Swine flu is an acute respiratory disease which affects pigs. In pigs, according to the World Health Organisation, “morbidity tends to be high and mortality low” – which means that it spreads quickly but kills between 1 and 4 per cent of its victims.

Pigs are the perfect mixing vessels for what is known as reassortment of flu strains, when genetic material from swine flu, human flu and avian flu is jumbled up to create entirely new influenza strains to which humans have little or no immunity.

The currrent H1N1 virus contains genetic elements from North American swine flu, North American avian (bird) flu, and human and swine flu strains normally found in Asia and Europe. According to the Centres for Disease Control it is “an unusually mongrelised mix of genetic sequences”.

This new strain of swine flu is not infecting pigs – and has never been seen in pigs.

Seasonal flu viruses (which mutate every year) kill between 250,000 and 500,000 people a year.

The symptoms produced by the current strain of swine flu resemble those of seasonal flu – fever, coughing, muscle aches and extreme tiredness – but it also appears to cause diarrhoea.

The currrent H1N1 virus contains genetic elements from North American swine flu, North American avian (bird) flu, and human and swine flu strains normally found in Asia and Europe.
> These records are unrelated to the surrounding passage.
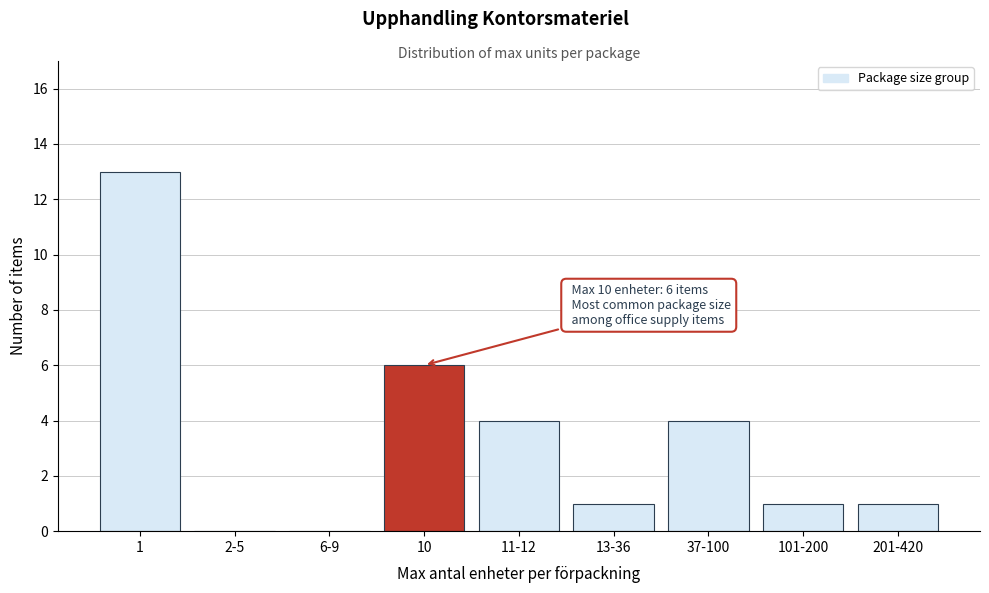

Reading right to left, transcribe all the data shown in this chart.

201-420=1	101-200=1	37-100=4	13-36=1	11-12=4	10=6	6-9=0	2-5=0	1=13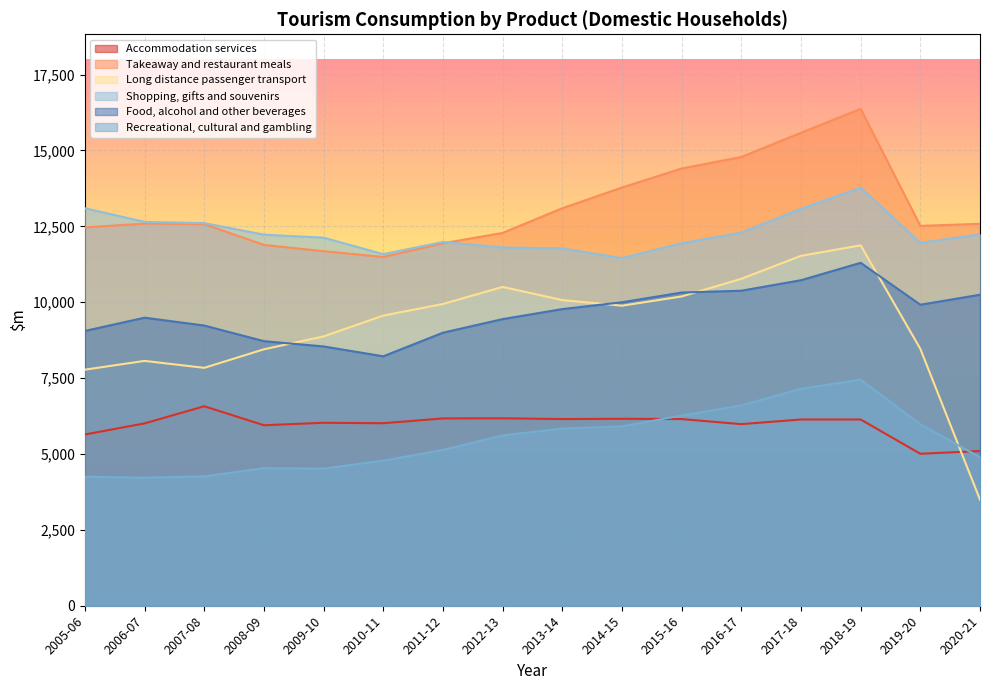

What is the label of the 13th point from the right?

2008-09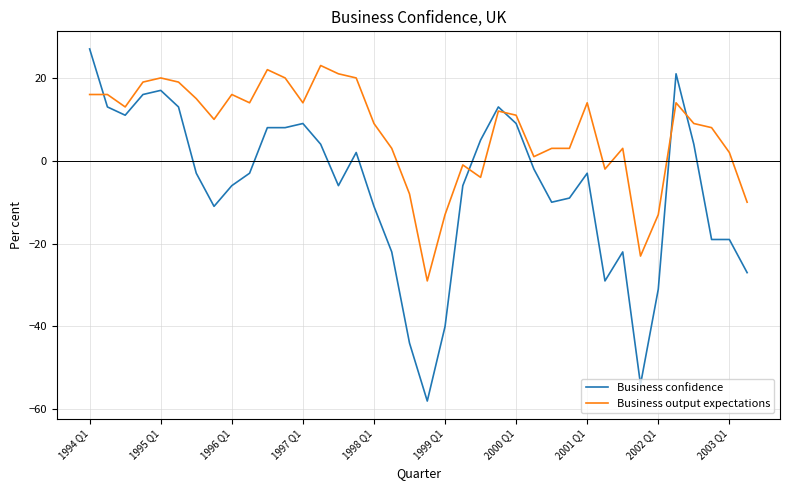

What is the maximum value for Business output expectations?

23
According to the Centres for Disease Control it is “an unusually mongrelised mix of genetic sequences”.

The most lethal flu pandemic of the past century was also caused by a swine flu strain. One billion people are thought to have contracted “Spanish flu” in 1918-19, of whom around 50 million were killed – although the death toll could have been much higher.

In 1976, an Army recruit at Ford Dix, New Jersey, complained that he was feeling tired and weak. He died the following day. After Swine flu was diagnosed panicked officials persuaded Gerald Ford that the entire population needed vaccination. About 40 million people were vaccinated before another fear took hold – that the vaccine was more dangerous than the disease – and the programme was aborted.

The WHO’s pandemic alert level has been raised a notch to level 4. Level 5 is considered a pandemic – with “sustained community-level transmission” in at least two countries – and level 6 a full-scale global pandemic affecting more than one region in the world.